Saturday, March 25, 2006

Philip Glass on the beach
with his glockenspiel


I'm a music lover who knows nothing more than to follow what's interesting and challenging.

I'm also a lover of the freedoms of enterprise creation. Here also my best recommendation is that you follow what's interesting and challenging to you.

The work of composer Philip Glass is a source of great fun and wonder for me. I came to love Mr. Glass on hearing portions of his opera Einstein On the Beach.

I certainly don't understand it, but I certainly love it. I want to be drawn into the challenge of that music.

Philip Glass didn't start out this good. Mr. Glass started out the old fashioned way. Practice. Getting it wrong. Getting it right, again and again and, hopefully, again.

The March 20, 2006 New Yorker has a short piece describing Philip Glass working with students in NYC. He told them, in advocating for better music education in the schools, that he started out playing bass trumpet and glockenspiel in his high-school marching band during football games.

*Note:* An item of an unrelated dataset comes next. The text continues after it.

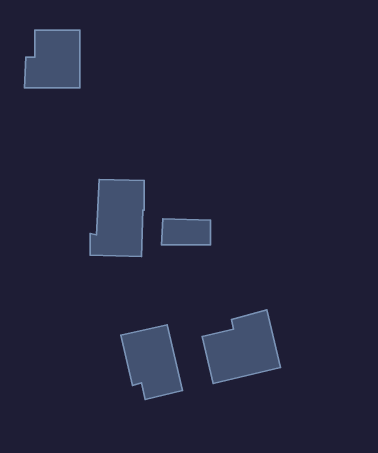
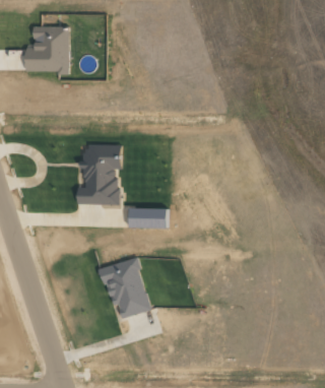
building: [162,219,210,245] -> [127,207,166,228]
building: [202,310,281,383] -> none

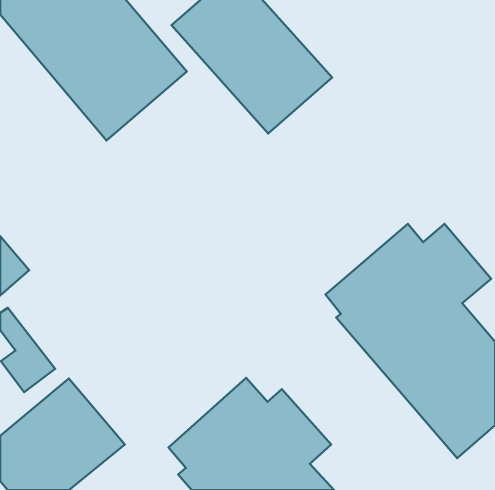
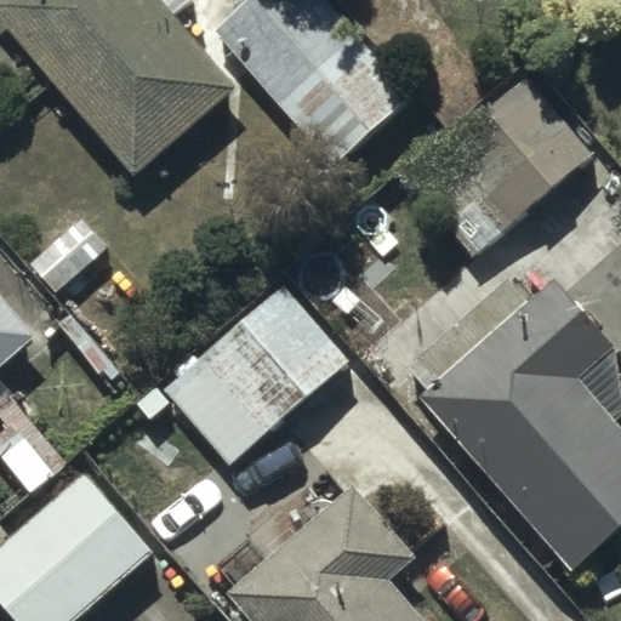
building: none -> [409,78,591,253]
building: none -> [163,285,351,467]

When you're contemplating your own enterprise, or when you're deep into its early life, remember this wonderful composer, among the hippest alive, marching, practicing, starting over and over, back there in high-school.

Your enterprise life should always follow what's interesting and challenging. The execution may be dull and boring (that's good!) but the drive behind it all should continually light you up.

No harm in liking what you don't understand. Go explore it. The harm comes from not following what interests and challenges you.